• Passage:
+ + +

DD-WRT Routers

Over the summer, I purchased two Linksys WRT54GL routers and flashed both of them with DD-WRT. Now I have one at my house in the Twin Cities and one in my house in Milwaukee. DD-WRT has proven to be quite impressive. I have done quite a bit of configuration on both of them, but the coolest part is the OpenVPN setup. The two routers now route traffic seamlessly between both networks, including iTunes music shares (not always the best idea) and Starcraft LAN games.

Debian Servers

Also over the summer, I rebuilt both of my file servers (Athos and Abydos) with Debian Linux. Previously, they had both been running Mac OS X 10.4 Tiger (Client). Tiger was sufficient for most tasks, but I kept finding small things that did not quite behave the way I wanted them to. Both boxes function as file and web servers.

+ + +

• Collected data:
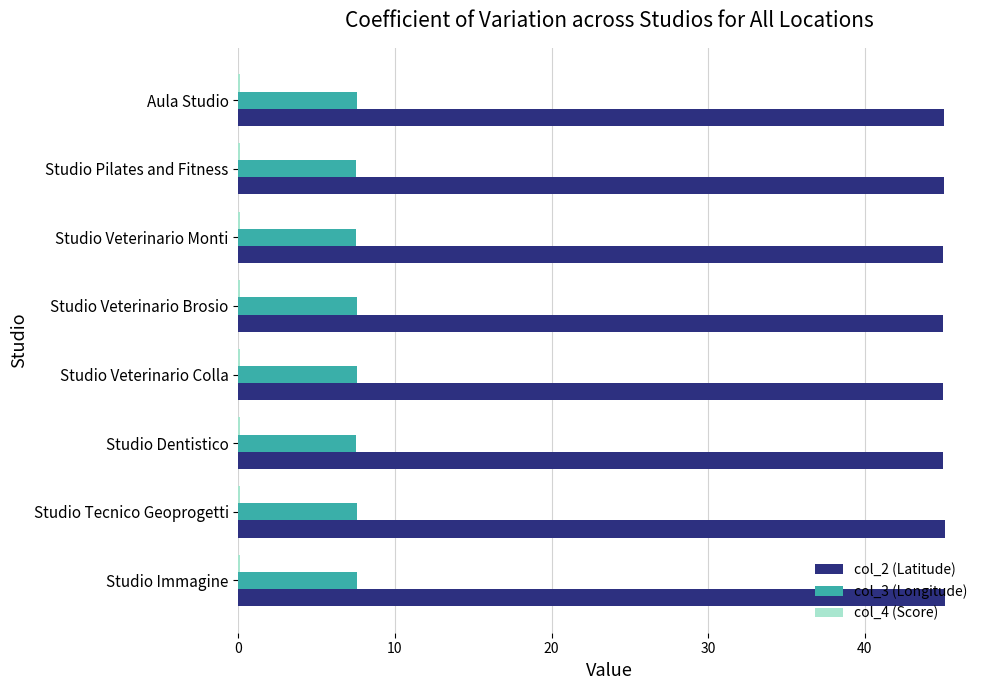

The value of col_3 (Longitude) at Studio Veterinario Colla is 7.5. True or false?

True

+ + +

• What the task asks: Reproduce the passage above about the home routers and file servers word for word, between "DD-WRT Routers" and "and web servers.", inclusive.

• Finished task:
DD-WRT Routers

Over the summer, I purchased two Linksys WRT54GL routers and flashed both of them with DD-WRT. Now I have one at my house in the Twin Cities and one in my house in Milwaukee. DD-WRT has proven to be quite impressive. I have done quite a bit of configuration on both of them, but the coolest part is the OpenVPN setup. The two routers now route traffic seamlessly between both networks, including iTunes music shares (not always the best idea) and Starcraft LAN games.

Debian Servers

Also over the summer, I rebuilt both of my file servers (Athos and Abydos) with Debian Linux. Previously, they had both been running Mac OS X 10.4 Tiger (Client). Tiger was sufficient for most tasks, but I kept finding small things that did not quite behave the way I wanted them to. Both boxes function as file and web servers.